Unsurprisingly, given his thorough investigation, the GAL was an important witness at the eight-day
trial, especially for Robbie.
That's because the GAL ultimately recommended that the court designate Robbie as the “primary
residential parent.” His reasoning? That Robbie was the “primary parent,” given her sabbaticals and
day-to-day involvement with the children; that Robbie was the “more nurturing and engaged” parent;
and that Tracy had always been the “secondary parent.”
So did Robbie prevail at trial?
Uh uh.
After hearing all the evidence, the trial court entered numerous findings of fact. The court found,
among other things, that both Tracy and Robbie were good and loving parents; that the children's
relationship with each parent was about equal; and that given their history of being a
two-professional family requiring nannies for help, neither parent could claim the historical role
of primary parent. (So far, we'll call it a draw.)
The court also noted that Robbie intended to undergo gender reassignment surgery in the very near
future; that the surgery could either meet her expectations or be disastrous; and that the impact
of the surgery on the children was “unknown.” (Slight edge to Tracy.)

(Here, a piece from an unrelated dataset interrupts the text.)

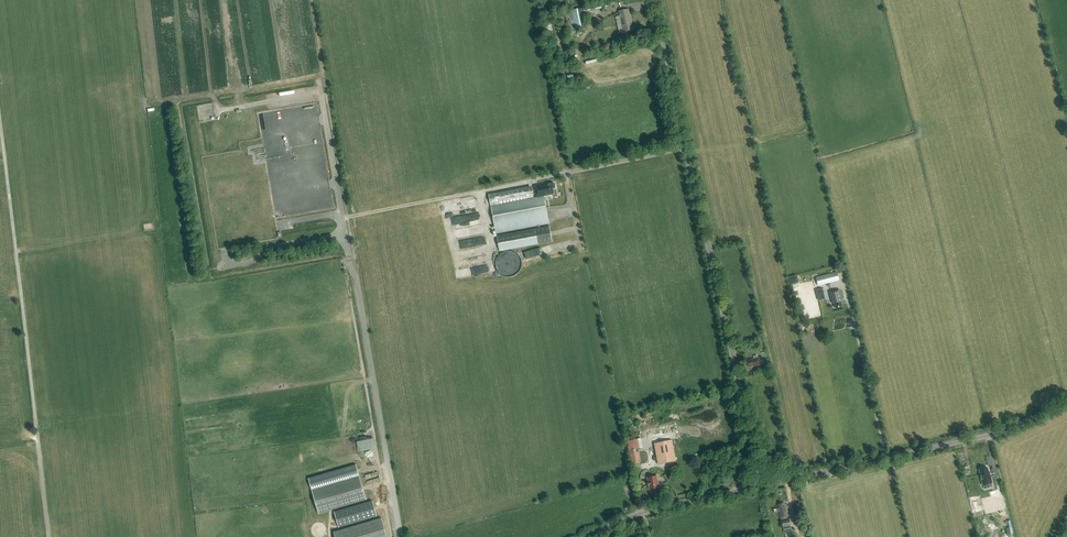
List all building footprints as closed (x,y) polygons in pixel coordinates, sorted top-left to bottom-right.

The court further found that although Robbie had left her job, Tracy still maintained her career,
continued to raise the kids in the former family home, and provided an “oasis of stability” amid
all the “ongoing change.” (Big edge to Tracy.)
So yes, at the end of the day, the court entered a parenting plan in the biological mom's favor.
Though the margin was admittedly slim, said the court, Tracy should be the primary care giver
because the children needed “environmental and parental stability,” and because Tracy's place in
life was presently “more stable and predictable.”
A chagrined Robbie appealed. Her main claim? That the lower court abused its discretion by
impermissibly considering her transgender status in making Tracy the primary parent.
But reasonable minds often differ. And by a 2-1 margin, a Washington appeals court recently upheld
the parenting plan in favor of Tracy.
For one thing, the majority pointed out that the GAL's recommendation wasn't binding on the trial
court (which only makes sense, lest trial courts become mere rubber stamps for the GAL).
The majority also said Robbie's transgender status hadn't been used impermissibly. To the contrary,
the lower court had expressly recognized Robbie's “right to be happy in her chosen life ahead,”
while granting her “substantial residential time” without any limitation or restriction.
But most importantly, the majority held that the trial court — consistent with the mandatory
statutory factors to be considered when drafting a parenting plan — had properly focused on the
needs of the children, including their need for “environmental and parental stability.”
The dissent, however, had a different take.
The proper test of parental fitness, said the dissent, is the present condition of the parent, on
which Robbie had received high marks (including trial testimony from a court-appointed expert who
thought Robbie was psychologically and emotionally capable of extensive parenting).
In short, the only difference between the parents, said the dissent, was Robbie's planned surgery.
But by ruling on that basis alone that Robbie's life wasn't stable, said the dissent, the lower
court had impermissibly considered her transgender status.
Thinking ahead, maybe Robbie will seek a modification following her surgery. For now, though, since
the majority rules, she'll have to be content being the secondary parent.